Selected excerpt »
The 800 sacked P&O workers face a struggle not just against the company that dismissed them with no notice last week and its allies in Conservative government. They are in a fight also with their false friends in the Labour and trade union bureaucracy.
From the moment the workers were sacked last Thursday, the unions and Labour Party have mounted a nationalist campaign centred on the fact that a Dubai-based company, DP World, sacked British workers to bring in a foreign workforce. This was coupled to a campaign to pressurise the Johnson government to step in and do the right thing in the interests of Britain as a maritime nation.
This perspective did not survive its first brush with reality. The Rail, Maritime and Transport union (RMT) union called a demonstration Tuesday outside DP World’s London offices, before marching to a rally outside Parliament.
RMT leader Mick Lynch spoke alongside Trades Union Congress (TUC) General Secretary Frances O’Grady and former Labour Party leader Jeremy Corbyn.
Boosting the RMT’s appeal to the government and politicians of all stripes, Lynch said, “I never thought I’d see the day where the RMT was supported by the Democratic Unionist Party, Sinn Fein, the Labour Party, some Tory politicians, the whole spectrum.”
O’Grady summed up the nationalist agenda of the campaign declaring, “When it comes to P&O, they don’t salute any flag, they don’t respect any flag.”
For the union bureaucracy, the main issue with the job losses is that they jeopardised national security! O’Grady declared, “This is a battle for the whole country. Because we cannot afford to lose those skilled jobs, we cannot afford to lose our maritime strategy and security.”
No sooner had the assembled bureaucrats finished their speeches than their perspective fell apart. In parliament, Labour’s motion calling for the reinstatement of 800 sacked workers and the suspension of DP World’s government contracts and licences to run freeports passed with 211 MPs votes for and none against because the Tories abstained. The motion also called for legislation outlawing fire and rehire. The Tories could let it through as “Opposition Day” motions allow the opposition parties to sound off about whatever they want, but are not binding.

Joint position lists
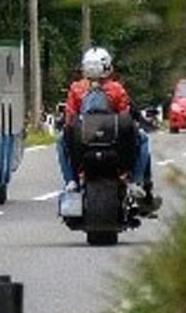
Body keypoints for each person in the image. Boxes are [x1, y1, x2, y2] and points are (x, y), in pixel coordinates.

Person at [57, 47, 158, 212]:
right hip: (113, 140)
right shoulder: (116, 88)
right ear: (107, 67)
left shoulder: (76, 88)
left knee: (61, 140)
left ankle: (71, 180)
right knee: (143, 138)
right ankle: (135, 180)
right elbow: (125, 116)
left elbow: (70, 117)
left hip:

--

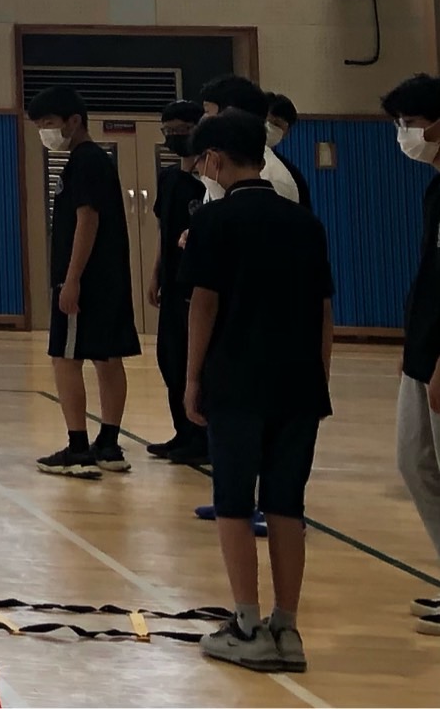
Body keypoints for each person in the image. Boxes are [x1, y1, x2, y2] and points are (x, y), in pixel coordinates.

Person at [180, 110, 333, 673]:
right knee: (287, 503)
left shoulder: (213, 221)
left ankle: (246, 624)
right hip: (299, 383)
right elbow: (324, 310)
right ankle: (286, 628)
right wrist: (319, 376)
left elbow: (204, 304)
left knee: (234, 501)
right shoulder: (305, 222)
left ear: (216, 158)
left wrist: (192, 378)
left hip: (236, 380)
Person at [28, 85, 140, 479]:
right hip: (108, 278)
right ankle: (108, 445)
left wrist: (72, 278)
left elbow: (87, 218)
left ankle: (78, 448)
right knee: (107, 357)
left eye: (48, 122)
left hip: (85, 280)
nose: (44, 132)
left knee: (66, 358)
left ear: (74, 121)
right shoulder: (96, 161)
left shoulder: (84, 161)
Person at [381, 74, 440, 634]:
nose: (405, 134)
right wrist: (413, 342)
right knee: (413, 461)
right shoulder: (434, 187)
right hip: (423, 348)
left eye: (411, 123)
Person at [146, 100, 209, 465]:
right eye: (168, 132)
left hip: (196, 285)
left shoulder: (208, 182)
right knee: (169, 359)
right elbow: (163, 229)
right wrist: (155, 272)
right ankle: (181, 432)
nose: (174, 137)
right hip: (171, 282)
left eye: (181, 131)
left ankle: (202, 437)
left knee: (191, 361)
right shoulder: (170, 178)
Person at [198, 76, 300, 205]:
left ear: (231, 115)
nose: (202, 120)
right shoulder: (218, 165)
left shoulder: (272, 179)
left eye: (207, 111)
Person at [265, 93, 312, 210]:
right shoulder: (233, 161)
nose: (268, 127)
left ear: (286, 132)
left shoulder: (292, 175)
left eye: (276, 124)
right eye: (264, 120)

---

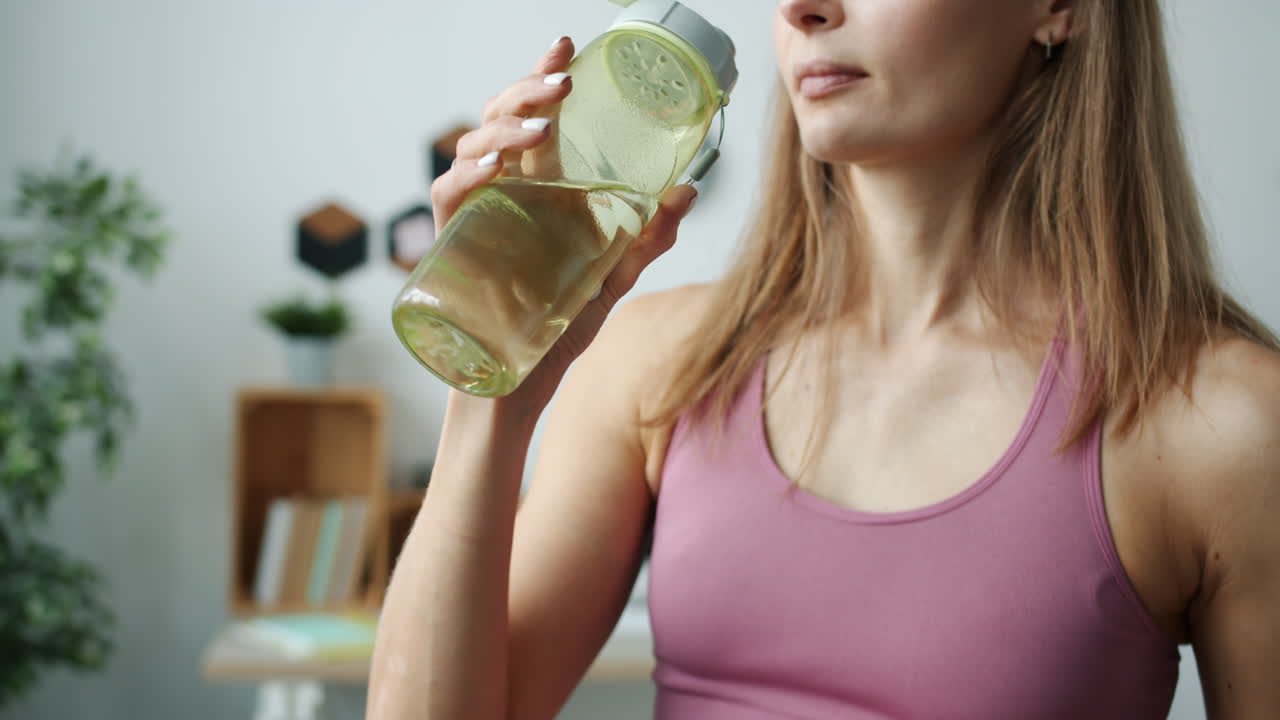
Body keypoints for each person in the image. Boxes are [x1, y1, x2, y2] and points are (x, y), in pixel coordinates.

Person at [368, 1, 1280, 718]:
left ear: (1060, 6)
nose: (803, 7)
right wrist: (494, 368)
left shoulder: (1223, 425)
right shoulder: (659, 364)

Problems and tasks »
• 1. Based on the article about the sacked P&O workers, do these statements agree with it? Answer yes or no for each and quote the deciding words. (a) The RMT held its Tuesday demonstration outside DP World's London offices. (b) Some MPs voted against Labour's motion. (c) "Opposition Day" motions are binding.
• 2. From the article about the sacked P&O workers, extract word for word the part that opens with the words containing "From the moment" and closes with "rally outside Parliament.".

Answer list »
• 1.
(a) Yes: "outside DP World’s London offices"
(b) No: "211 MPs votes for and none against"
(c) No: "but are not binding"

• 2.
From the moment the workers were sacked last Thursday, the unions and Labour Party have mounted a nationalist campaign centred on the fact that a Dubai-based company, DP World, sacked British workers to bring in a foreign workforce. This was coupled to a campaign to pressurise the Johnson government to step in and do the right thing in the interests of Britain as a maritime nation.
This perspective did not survive its first brush with reality. The Rail, Maritime and Transport union (RMT) union called a demonstration Tuesday outside DP World’s London offices, before marching to a rally outside Parliament.